2024年06月25日

CARAMEL PECAN SOUFFLE CAKE

My birthday was last week, and in keeping with tradition, Quinn baked me a cake. I feel a little bad because the recipe I picked involved a lot of steps including making caramel, which is usually a dicey proposition. I offered him an out, but he decided to dive in and make my initial cake choice Hong Kong Top University.

I know that it was just a couple of days ago that I was extolling the virtues of simple cakes. Well, my friends, this one does not fall into the Simple Cake category. It’s not that any part of it is particularly difficult. There are just a lot of parts to it. It adds up.

The recipe comes to us from Sticky, Chewy, Messy, Gooey. It’s a cookbook I’ve had for a while, but I recently rediscovered it in the midst of our packing madness. Quinn followed the recipe closely with just one exception. Instead of trying to time the topping to be done just as the cake was done baking, he split the two components into two days. If I were making this, that is likely what my approach would be, just to make things a little simpler IB Schools in Hong Kong.

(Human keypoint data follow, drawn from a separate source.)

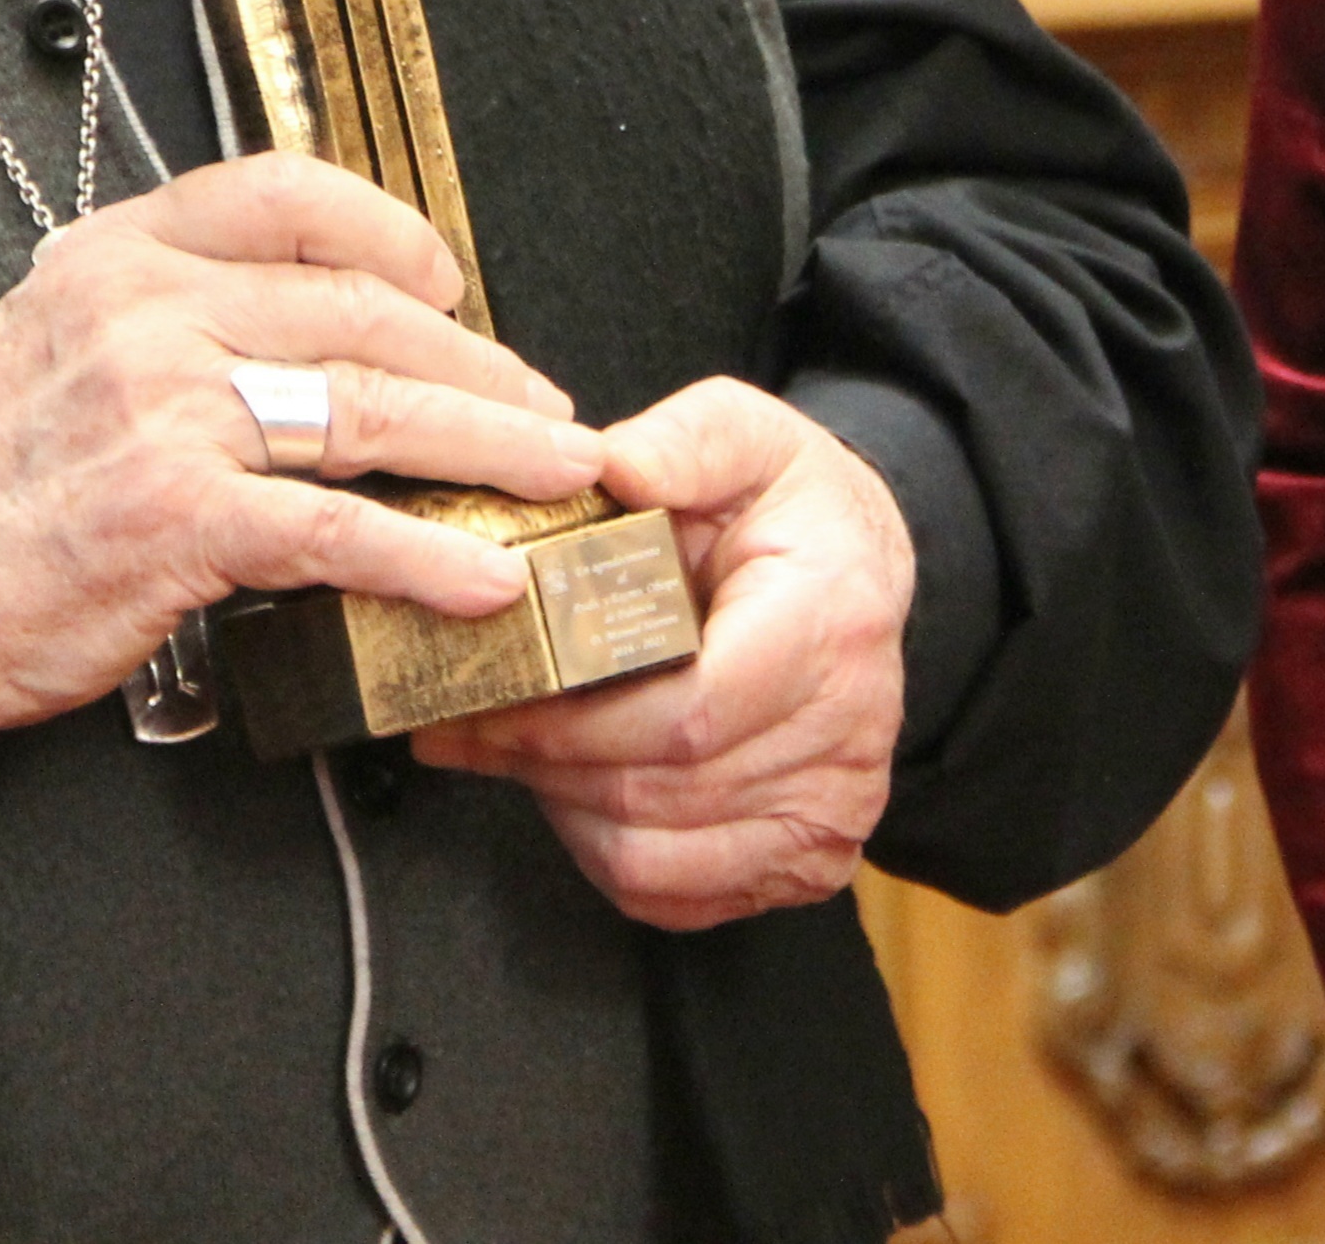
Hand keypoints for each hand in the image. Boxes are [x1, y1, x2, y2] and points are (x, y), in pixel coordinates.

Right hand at [0, 157, 607, 733]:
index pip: (289, 195)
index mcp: (122, 253)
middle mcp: (152, 313)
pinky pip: (335, 531)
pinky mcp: (177, 518)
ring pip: (371, 411)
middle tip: (546, 407)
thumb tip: (310, 334)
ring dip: (488, 448)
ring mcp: (166, 411)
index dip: (393, 231)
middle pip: (362, 315)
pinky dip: (426, 558)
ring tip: (557, 474)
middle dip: (478, 366)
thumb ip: (173, 312)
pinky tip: (484, 577)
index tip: (452, 280)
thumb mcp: (58, 336)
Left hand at [408, 376, 909, 929]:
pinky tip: (574, 789)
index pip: (690, 713)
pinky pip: (676, 892)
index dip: (572, 722)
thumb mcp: (744, 433)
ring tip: (509, 751)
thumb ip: (680, 443)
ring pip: (654, 855)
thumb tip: (611, 467)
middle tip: (462, 724)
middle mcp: (849, 729)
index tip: (487, 699)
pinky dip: (605, 851)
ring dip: (562, 809)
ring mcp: (836, 805)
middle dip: (541, 763)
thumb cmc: (790, 505)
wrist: (863, 570)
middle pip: (658, 791)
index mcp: (830, 622)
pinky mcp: (813, 857)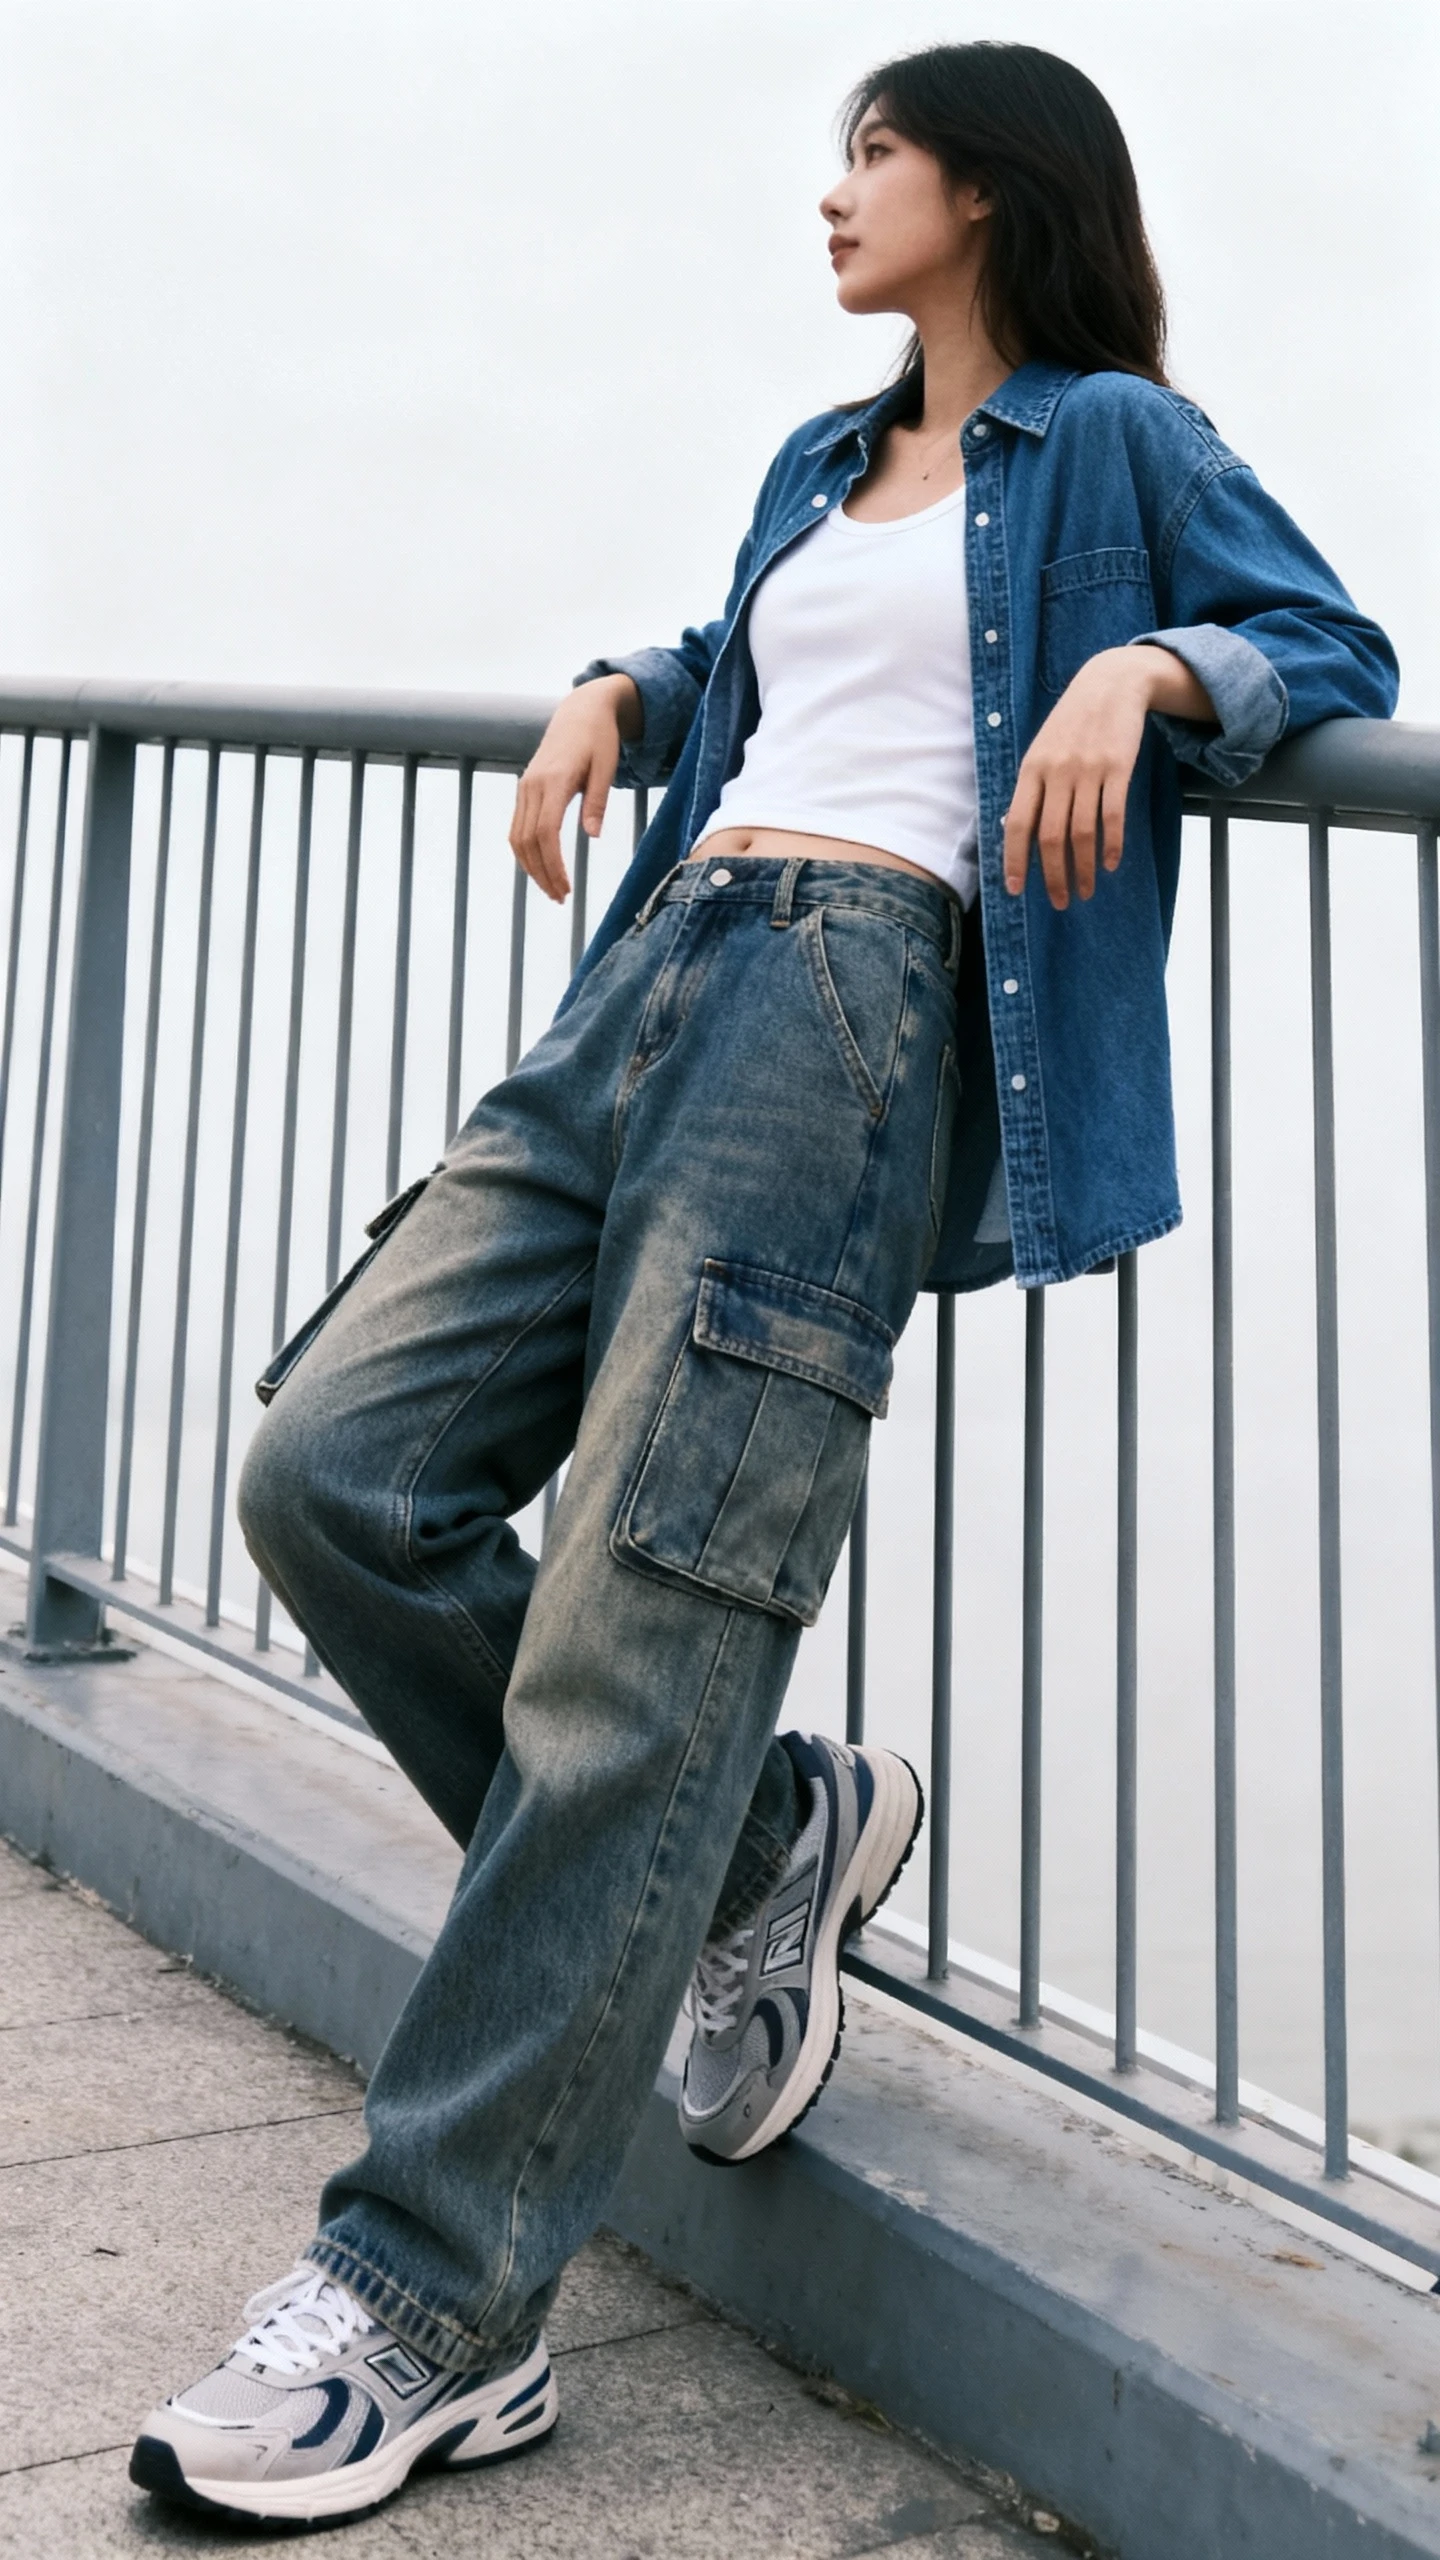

My biggest advice for making this cake is to be sure to read all the way through the recipe before baking. Now, I know that is one of the top rules of baking. Surely none of us ever just dive in without first reading every detail. You know, that’s my approach in theory, but I don’t always stick to it. But, trust me. You’ll want to read through this and avoid any surprises.

This cake is incredibly good. If you’re a fan of all things chocolate and caramel and pecans, this is for you. It’s also incredibly rich. That slice you see up there is in no way a serving suggestion, unless you’re sharing it with a couple of friends.